* [REQUIRED ACTION]: Across these entries, report how many lines include the string "accuracy", with nothing but the number.

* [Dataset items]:
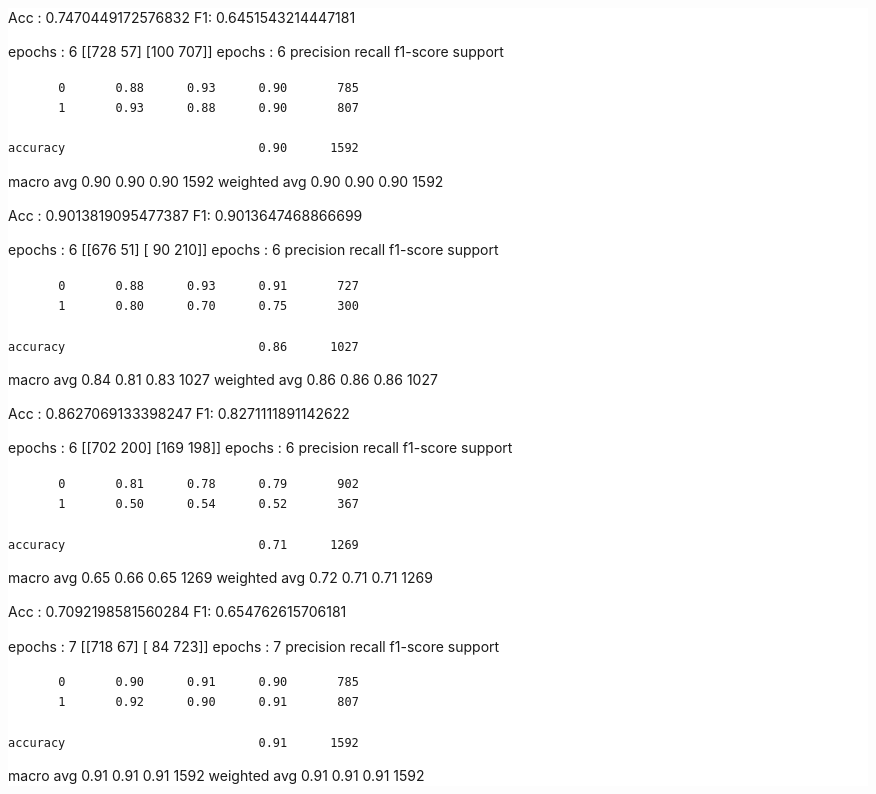 Acc : 0.7470449172576832	 F1: 0.6451543214447181

epochs : 6
 [[728  57]
 [100 707]]
epochs : 6
               precision    recall  f1-score   support

           0       0.88      0.93      0.90       785
           1       0.93      0.88      0.90       807

    accuracy                           0.90      1592
   macro avg       0.90      0.90      0.90      1592
weighted avg       0.90      0.90      0.90      1592

Acc : 0.9013819095477387	 F1: 0.9013647468866699

epochs : 6
 [[676  51]
 [ 90 210]]
epochs : 6
               precision    recall  f1-score   support

           0       0.88      0.93      0.91       727
           1       0.80      0.70      0.75       300

    accuracy                           0.86      1027
   macro avg       0.84      0.81      0.83      1027
weighted avg       0.86      0.86      0.86      1027

Acc : 0.8627069133398247	 F1: 0.8271111891142622

epochs : 6
 [[702 200]
 [169 198]]
epochs : 6
               precision    recall  f1-score   support

           0       0.81      0.78      0.79       902
           1       0.50      0.54      0.52       367

    accuracy                           0.71      1269
   macro avg       0.65      0.66      0.65      1269
weighted avg       0.72      0.71      0.71      1269

Acc : 0.7092198581560284	 F1: 0.654762615706181

epochs : 7
 [[718  67]
 [ 84 723]]
epochs : 7
               precision    recall  f1-score   support

           0       0.90      0.91      0.90       785
           1       0.92      0.90      0.91       807

    accuracy                           0.91      1592
   macro avg       0.91      0.91      0.91      1592
weighted avg       0.91      0.91      0.91      1592
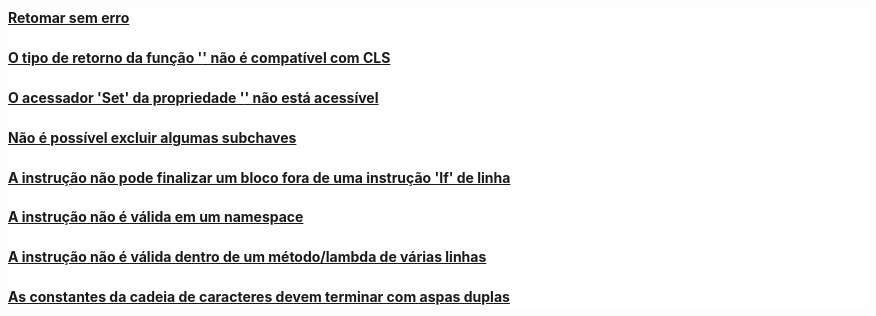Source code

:#### [Retomar sem erro](visual-basic/language-reference/error-messages/resume-without-error.md)
#### [O tipo de retorno da função '<procedurename>' não é compatível com CLS](visual-basic/language-reference/error-messages/return-type-of-function-procedurename-is-not-cls-compliant.md)
#### [O acessador 'Set' da propriedade '<propertyname>' não está acessível](visual-basic/language-reference/error-messages/set-accessor-of-property-propertyname-is-not-accessible.md)
#### [Não é possível excluir algumas subchaves](visual-basic/language-reference/error-messages/some-subkeys-cannot-be-deleted.md)
#### [A instrução não pode finalizar um bloco fora de uma instrução 'If' de linha](visual-basic/language-reference/error-messages/statement-cannot-end-a-block-outside-of-a-line-if-statement.md)
#### [A instrução não é válida em um namespace](visual-basic/language-reference/error-messages/statement-is-not-valid-in-a-namespace.md)
#### [A instrução não é válida dentro de um método/lambda de várias linhas](visual-basic/language-reference/error-messages/statement-is-not-valid-inside-a-method-multiline-lambda.md)
#### [As constantes da cadeia de caracteres devem terminar com aspas duplas](visual-basic/language-reference/error-messages/string-constants-must-end-with-a-double-quote.md)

* [RESULT OF THE EXERCISE]: 4